I watched Erlichman’s 2007 performance of “Six Tips on How to Be a Straight Girl” for the first time in an after-school poetry club and fell instantly in love. I memorized the poem, recited it in every poetry class I took in college, right down to the pointed, elegant hand motions. I transcribed it second by second into a Word document because I couldn’t find it in print. Three laptops and almost a decade later, the document remains. And yet, for all my admiration, I didn’t know Erlichman was Jewish until poet Angel Nafis gifted the final “Team Mashallah” chapbook to the “tiny white Jewish lady” at the back of the reading.

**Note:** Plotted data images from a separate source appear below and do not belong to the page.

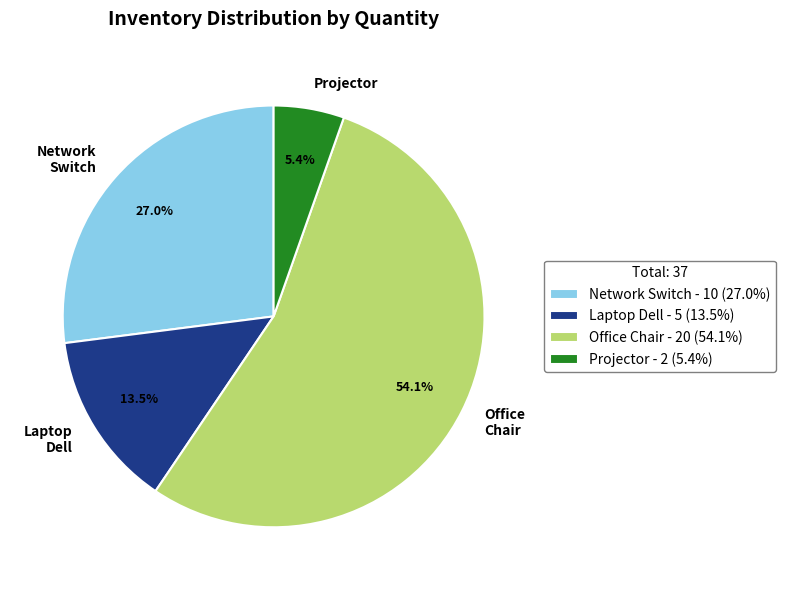

Rank the categories by value from highest to lowest.

Office Chair, Network Switch, Laptop Dell, Projector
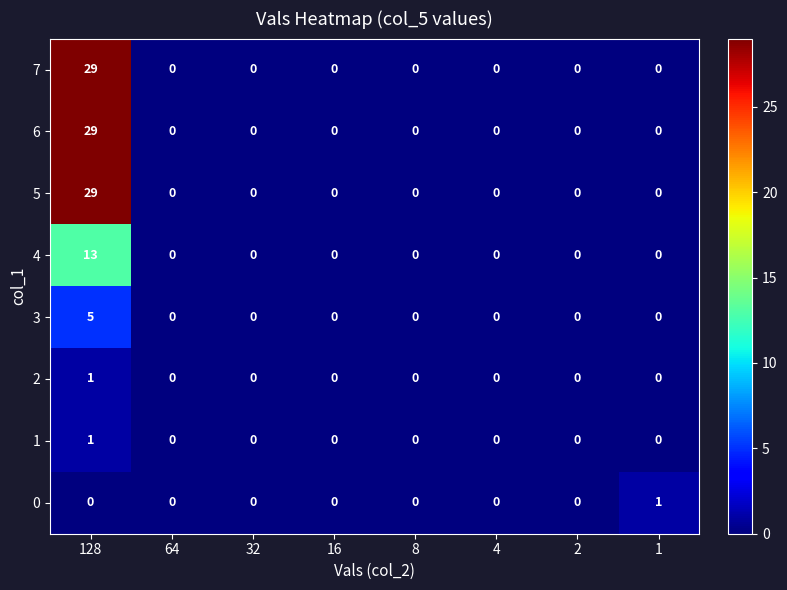

What is the maximum value shown in the chart?

29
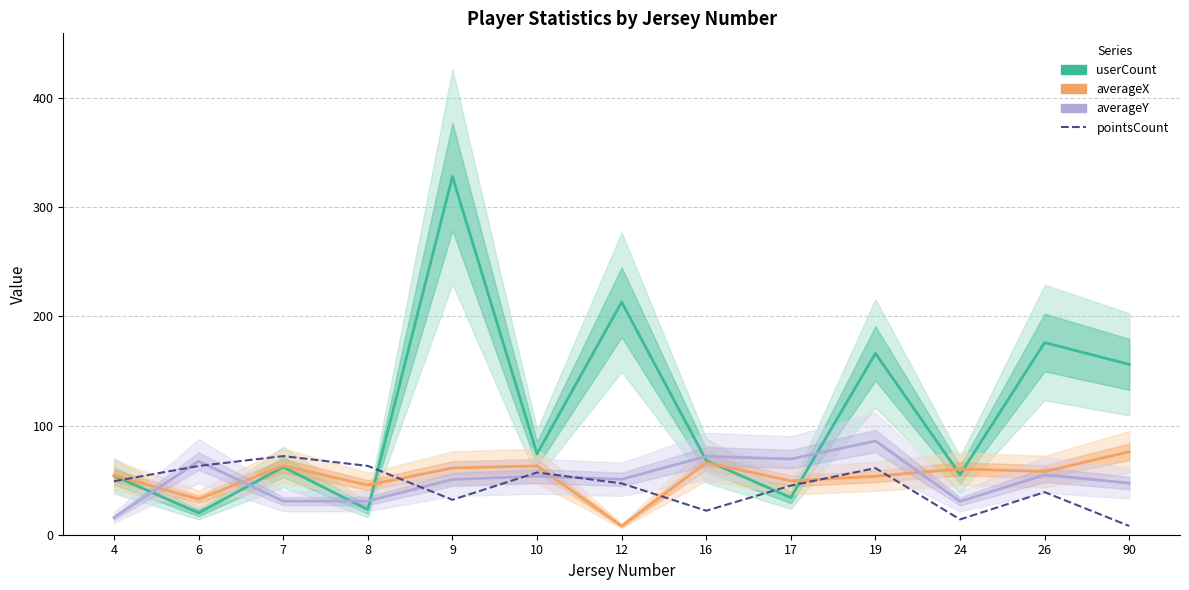

At 19, list the series in order from largest to smallest.

userCount, averageY, pointsCount, averageX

Erlichman was born in Israel and grew up in Boston. She’s a poet, a musician and a visual artist. This year, she published the children’s book “Be/Hold: A Friendship Book” with Penny Candy Press. Her book of poems, “Odes to Lithium,” comes out in September. She is magnetic, delightful, wickedly funny. In the basement of that reading, I was equal parts in awe and terrified of her, but I pushed to the back anyway. We spoke briefly and I stepped into the wet night shaking.

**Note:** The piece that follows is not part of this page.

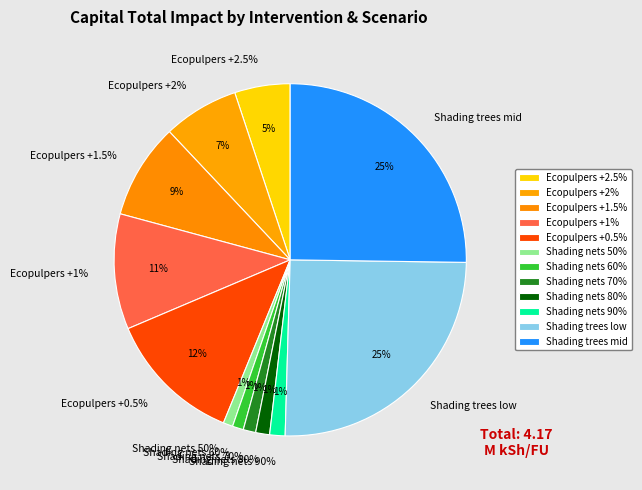

What percentage is the Shading nets 60% slice, to the nearest percent?

1%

I attended a reading of hers and she requested that the audience do the wave to preface her work. It was so perfect, the mix of humor and community to shake off the exhaustion in the room. In hindsight, it makes no sense for me not to know she was Jewish. In an environment so saturated with American Christianity, pockets of Judaism glow like bioluminescent jellyfish. But there’s risk, floating under the crushing pressure, of approaching the wrong light. That fear still exists, but the importance of Jewish poetry dispels it like a prism.
Shira Erlichman had drifted in the back of my mind for years, a gentle reminder of possibility. Her odes, directed at her bipolar medication, were funny and pointed, weighted like a fine pen. She felt like a friend telling a story, unpinning the gate of poetry for me again a decade later. And when she saw me in the front row, she waved. In a time when I was closeted and battling with anxiety, her work indicated that not only was poetry alive, but it was waiting for me.